----- Available data

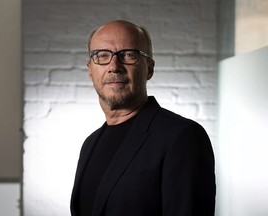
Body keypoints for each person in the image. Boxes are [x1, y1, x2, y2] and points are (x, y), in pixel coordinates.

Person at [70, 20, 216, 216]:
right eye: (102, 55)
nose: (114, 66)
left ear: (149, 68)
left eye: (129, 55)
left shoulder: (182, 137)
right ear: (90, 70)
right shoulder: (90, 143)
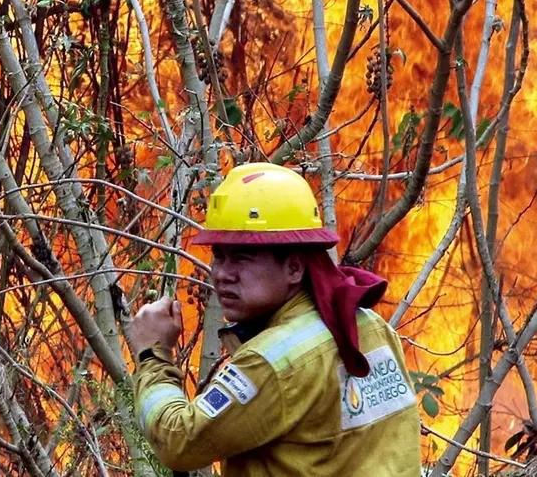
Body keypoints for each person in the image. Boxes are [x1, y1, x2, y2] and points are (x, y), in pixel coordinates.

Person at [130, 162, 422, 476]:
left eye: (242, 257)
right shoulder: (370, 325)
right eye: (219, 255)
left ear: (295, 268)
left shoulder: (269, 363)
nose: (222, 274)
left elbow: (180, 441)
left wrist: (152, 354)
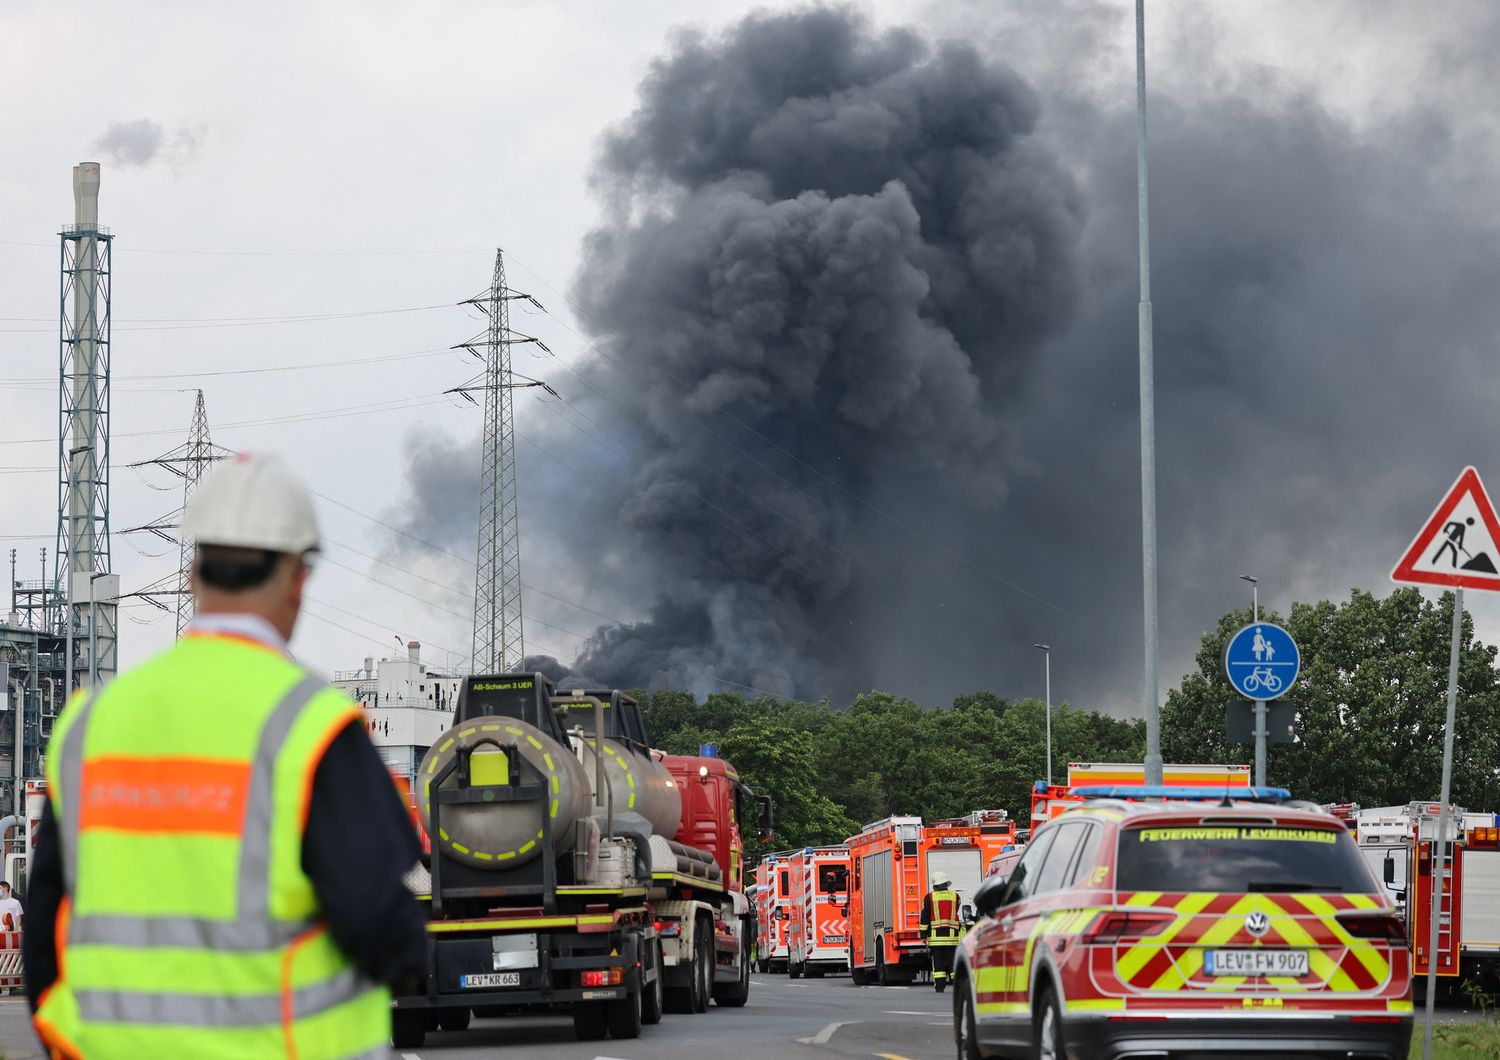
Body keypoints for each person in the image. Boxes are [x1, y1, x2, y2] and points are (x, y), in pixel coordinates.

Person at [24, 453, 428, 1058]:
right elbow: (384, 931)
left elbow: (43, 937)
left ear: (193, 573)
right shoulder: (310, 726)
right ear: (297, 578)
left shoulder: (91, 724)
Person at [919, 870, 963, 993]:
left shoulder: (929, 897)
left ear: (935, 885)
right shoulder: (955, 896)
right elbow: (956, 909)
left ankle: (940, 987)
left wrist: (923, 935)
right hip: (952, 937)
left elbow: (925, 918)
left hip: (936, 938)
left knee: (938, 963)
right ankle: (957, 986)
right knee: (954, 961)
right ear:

----------

» Your instructions
The answer is the lines above, word for word, from the first one through the one containing "right ear: (297, 578)"; it includes no pictures.

» Written solution
Body keypoints for each person in the image. Boxes are [x1, y1, x2, y2] and points are (x, y), in pixel coordinates.

Person at [70, 20, 216, 216]:
right eye: (102, 55)
nose: (114, 66)
left ear: (149, 68)
left eye: (129, 55)
left shoulder: (182, 137)
right ear: (90, 70)
right shoulder: (90, 143)
Body keypoints for each person in the image. Boxes are [x1, y1, x2, y2] and points are (x, y), in pixel coordinates.

Person at [130, 162, 422, 476]:
left eye: (242, 257)
right shoulder: (370, 325)
right eye: (219, 255)
left ear: (295, 268)
left shoulder: (269, 363)
nose: (222, 274)
left elbow: (180, 441)
left wrist: (152, 354)
Body keypoints for each person in the image. Boxes are [x1, y1, x2, y2] and points are (x, y), in pixel coordinates.

Person at [24, 453, 428, 1058]:
right elbow: (384, 931)
left elbow: (43, 937)
left ear: (193, 573)
right shoulder: (310, 726)
right ear: (297, 578)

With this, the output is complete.